Bessen says it can be especially beneficial to focus on adding more plant-based foods to your diet since they are naturally high in fiber. Besides fiber, you’ll be getting a wide range of other nutrients found in plant-based foods too.
Thinking about what fiber-rich foods you can easily add to your meals is another way to up your fiber intake. For example, Faycurry says this can look like mixing frozen vegetables into spaghetti sauce, adding berries on top of your yogurt, or adding veggies into an egg breakfast.
Related: These 10 Foods Have More Fiber Than a Bowl of Oatmeal
How Your Body Will Change When You Start Eating More Fiber-Rich Foods
When you do increase your fiber intake, there are other changes you can expect to experience besides weight loss. “Individuals who increase their fiber intake often see improvements in blood sugar control and energy levels,” Faycurry says. She adds that high-fiber meals and snacks can help prevent blood sugar spikes and crashes, which improves insulin sensitivity. “This is particularly important for people with type 2 diabetes,” she says.

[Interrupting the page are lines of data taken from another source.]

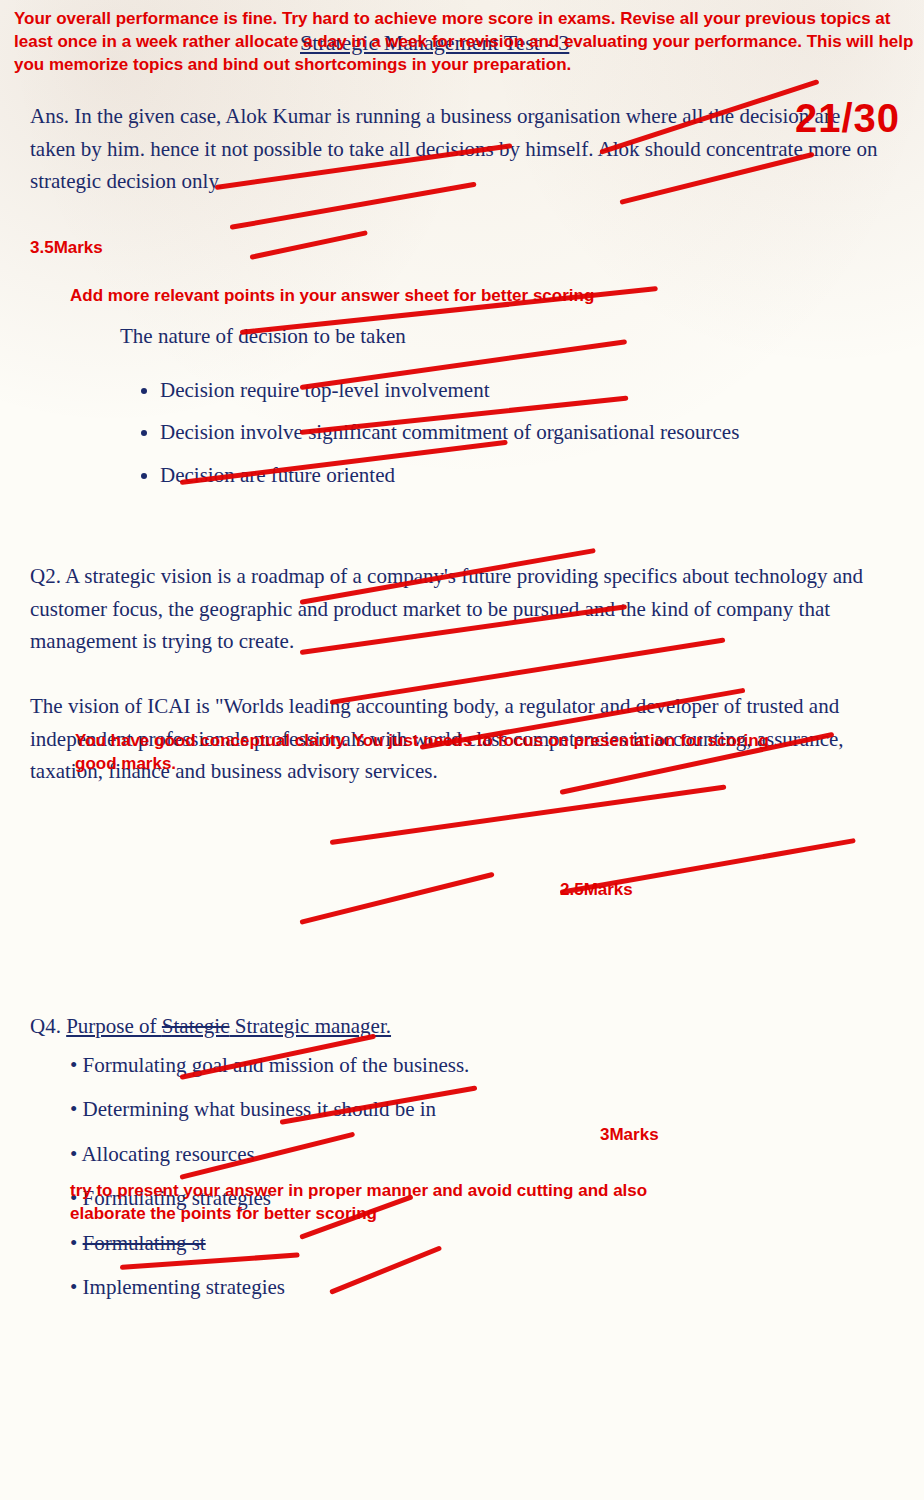Your overall performance is fine. Try hard to achieve more score in exams. Revise all your previous topics at least once in a week rather allocate a day in a week for revision and evaluating your performance. This will help you memorize topics and bind out shortcomings in your preparation.
21/30
Strategic Management Test - 3
Ans. In the given case, Alok Kumar is running a business organisation where all the decision are taken by him. hence it not possible to take all decisions by himself. Alok should concentrate more on strategic decision only.
The nature of decision to be taken
Decision require top-level involvement
Decision involve significant commitment of organisational resources
Decision are future oriented
Q2. A strategic vision is a roadmap of a company's future providing specifics about technology and customer focus, the geographic and product market to be pursued and the kind of company that management is trying to create.
The vision of ICAI is "Worlds leading accounting body, a regulator and developer of trusted and independent professionals professionals with world class competencies in accounting, assurance, taxation, finance and business advisory services.
Q4. Purpose of Stategic Strategic manager.
Formulating goal and mission of the business.
Determining what business it should be in
Allocating resources
Formulating strategies
Formulating st
Implementing strategies
3.5Marks
2.5Marks
3Marks
Add more relevant points in your answer sheet for better scoring
You have good conceptual clarity. You just needs to focus on presentation for scoring good marks.
try to present your answer in proper manner and avoid cutting and also elaborate the points for better scoring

All three dietitians say that upping your fiber intake supports digestive health, but it’s important to up your intake slowly. Otherwise, your digestive system will get overloaded and you may experience some unpleasant symptoms, like gas and bloating. “Fiber intake can be increased by four to five grams per week until the desired amount is reached,” Faycurry says. Newgent says it’s also important to drink plenty of water as you up your fiber intake, which helps keep food moving through the digestive system and prevents constipation. “Consider getting one cup of water for every three grams of fiber,” she recommends.
Once you do up your intake and your digestive system adjusts, your gut health will thrive. “Fiber supports gut health by feeding beneficial bacteria. Recent research suggests that if these good bacteria are not properly nourished, they may start to consume the lining of our intestines, leading to a condition known as ‘leaky gut,’” Faycurry says, emphasizing that eating fiber-rich foods is a way to prevent this.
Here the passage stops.